La TVA est-elle récupérable sur l’achat d’un véhicule de tourisme pour une entreprise ?

En règle générale, la TVA n’est pas récupérable sur l’achat d’un véhicule de tourisme par une entreprise, car ces véhicules sont considérés comme pouvant être utilisés à des fins personnelles. Cette non-déductibilité concerne aussi bien l’achat que la location ou le crédit-bail.
Toutefois, des exceptions existent pour certaines activités professionnelles spécifiques (taxis, auto-écoles, VTC, transports de personnes, ambulances, etc.) ou lorsque le véhicule est strictement affecté à un usage professionnel encadré. Des évolutions récentes de la doctrine fiscale peuvent également ouvrir des droits à déduction dans des cas très précis, sous conditions formelles.
Il est donc essentiel d’analyser l’usage réel du véhicule et le cadre juridique applicable avant toute déclaration de TVA.

La TVA sur le carburant d’un véhicule utilitaire est-elle récupérable ?

Oui. La TVA sur le carburant d’un véhicule utilitaire est récupérable lorsque le véhicule est utilisé dans le cadre de l’activité professionnelle de l’entreprise. Cela concerne aussi bien le gazole que l’essence, ainsi que les énergies alternatives, selon les règles fiscales en vigueur. Cette récupération de TVA s’applique également aux dépenses annexes liées au véhicule utilitaire : entretien, réparations, maintenance, pièces détachées et prestations associées. Pour les gestionnaires de flotte, cette déductibilité représente un levier d’optimisation important du coût global d’exploitation du parc automobile.

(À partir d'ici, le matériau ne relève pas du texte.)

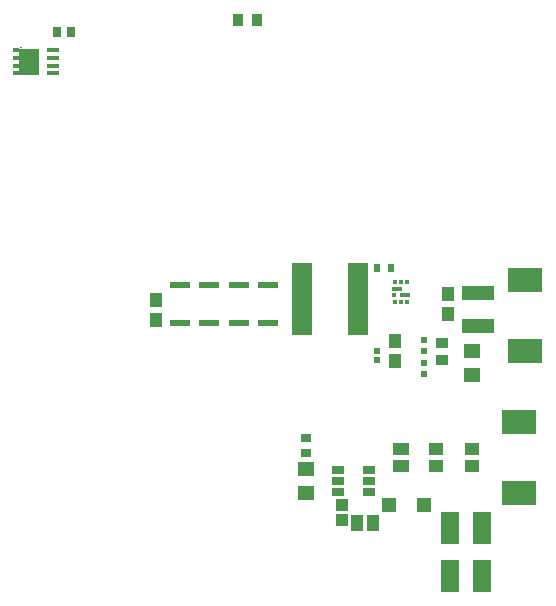
<source format=gtp>
G04*
G04 #@! TF.GenerationSoftware,Altium Limited,Altium Designer,20.1.11 (218)*
G04*
G04 Layer_Color=8421504*
%FSLAX25Y25*%
%MOIN*%
G70*
G04*
G04 #@! TF.SameCoordinates,BFD9478E-40F5-488C-9E65-EBE4A76B9196*
G04*
G04*
G04 #@! TF.FilePolarity,Positive*
G04*
G01*
G75*
%ADD10R,0.01200X0.01600*%
%ADD11R,0.04331X0.04921*%
%ADD12R,0.07165X0.02441*%
%ADD13R,0.07008X0.24252*%
%ADD14R,0.11811X0.07874*%
%ADD15R,0.02047X0.02835*%
%ADD16R,0.02008X0.01595*%
%ADD17R,0.00984X0.00303*%
%ADD18R,0.03898X0.01595*%
%ADD19R,0.06791X0.08799*%
%ADD20R,0.05709X0.04724*%
%ADD21R,0.03740X0.03150*%
%ADD22R,0.02756X0.03347*%
%ADD23R,0.03937X0.04331*%
%ADD24R,0.02165X0.02165*%
%ADD25R,0.03543X0.03937*%
%ADD26R,0.01600X0.01200*%
%ADD27R,0.03500X0.01200*%
G04:AMPARAMS|DCode=28|XSize=43.31mil|YSize=23.62mil|CornerRadius=2.01mil|HoleSize=0mil|Usage=FLASHONLY|Rotation=180.000|XOffset=0mil|YOffset=0mil|HoleType=Round|Shape=RoundedRectangle|*
%AMROUNDEDRECTD28*
21,1,0.04331,0.01961,0,0,180.0*
21,1,0.03929,0.02362,0,0,180.0*
1,1,0.00402,-0.01965,0.00980*
1,1,0.00402,0.01965,0.00980*
1,1,0.00402,0.01965,-0.00980*
1,1,0.00402,-0.01965,-0.00980*
%
%ADD28ROUNDEDRECTD28*%
%ADD29R,0.05118X0.05118*%
%ADD30R,0.06024X0.10709*%
%ADD31R,0.10630X0.05118*%
%ADD32R,0.05118X0.03937*%
%ADD33R,0.05315X0.04331*%
%ADD34R,0.04134X0.03740*%
%ADD35R,0.02047X0.02205*%
%ADD36R,0.04331X0.05315*%
D10*
X167323Y353740D02*
D03*
X171260Y347047D02*
D03*
X169291D02*
D03*
X167323D02*
D03*
X171260Y353740D02*
D03*
X169291D02*
D03*
D11*
X87795Y347835D02*
D03*
Y341142D02*
D03*
X167323Y327362D02*
D03*
Y334055D02*
D03*
X185039Y343110D02*
D03*
Y349803D02*
D03*
D12*
X95669Y352756D02*
D03*
Y340158D02*
D03*
X105512Y352756D02*
D03*
Y340158D02*
D03*
X115354Y352756D02*
D03*
Y340158D02*
D03*
X125197Y352756D02*
D03*
Y340158D02*
D03*
D13*
X154961Y348031D02*
D03*
X136378D02*
D03*
D14*
X208661Y283465D02*
D03*
Y307087D02*
D03*
X210630Y354331D02*
D03*
Y330709D02*
D03*
D15*
X161417Y358268D02*
D03*
X166142D02*
D03*
D16*
X41122Y423260D02*
D03*
Y425858D02*
D03*
Y428457D02*
D03*
Y431055D02*
D03*
D17*
X42618Y422614D02*
D03*
Y431716D02*
D03*
D18*
X53366Y423260D02*
D03*
Y425858D02*
D03*
Y431055D02*
D03*
Y428457D02*
D03*
D19*
X45520Y427157D02*
D03*
D20*
X137795Y283465D02*
D03*
Y291339D02*
D03*
X192913Y322835D02*
D03*
Y330709D02*
D03*
D21*
X137795Y296654D02*
D03*
Y301772D02*
D03*
D22*
X54823Y437008D02*
D03*
X59350D02*
D03*
D23*
X149606Y274410D02*
D03*
Y279528D02*
D03*
D24*
X177165Y330709D02*
D03*
Y334252D02*
D03*
Y323031D02*
D03*
Y326575D02*
D03*
D25*
X114961Y440945D02*
D03*
X121260D02*
D03*
D26*
X166929Y349409D02*
D03*
D27*
X167891Y351378D02*
D03*
X170691Y349409D02*
D03*
D28*
X148228Y283662D02*
D03*
Y291142D02*
D03*
Y287402D02*
D03*
X158858Y283662D02*
D03*
Y287402D02*
D03*
Y291142D02*
D03*
D29*
X165354Y279528D02*
D03*
X177165D02*
D03*
D30*
X185665Y255906D02*
D03*
X196224D02*
D03*
X185665Y271654D02*
D03*
X196224D02*
D03*
D31*
X194882Y338976D02*
D03*
Y350000D02*
D03*
D32*
X192913Y292323D02*
D03*
Y298228D02*
D03*
X181102Y292323D02*
D03*
Y298228D02*
D03*
D33*
X169291Y292520D02*
D03*
Y298031D02*
D03*
D34*
X183071Y327854D02*
D03*
Y333563D02*
D03*
D35*
X161417Y327638D02*
D03*
Y330630D02*
D03*
D36*
X154564Y273557D02*
D03*
X160076D02*
D03*
M02*

</source>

Que faire si un véhicule n’est pas éligible à la récupération de TVA ?

Lorsqu’un véhicule n’est pas éligible à la récupération de TVA, l’entreprise doit intégrer la TVA dans le coût global du véhicule. Il est alors essentiel de structurer la gestion fiscale et administrative du parc automobile pour optimiser les autres leviers disponibles.
Cela passe notamment par :

  • la traçabilité de l’usage professionnel du véhicule
  • la conservation rigoureuse des factures et justificatifs
  • l’optimisation des dépenses annexes déductibles (entretien, carburant, services)
  • et l’accompagnement par un expert fiscal ou un spécialiste de la gestion de flotte pour sécuriser les pratiques déclaratives

Cela permet de limiter l’impact fiscal même en l’absence de récupération directe de TVA sur le véhicule.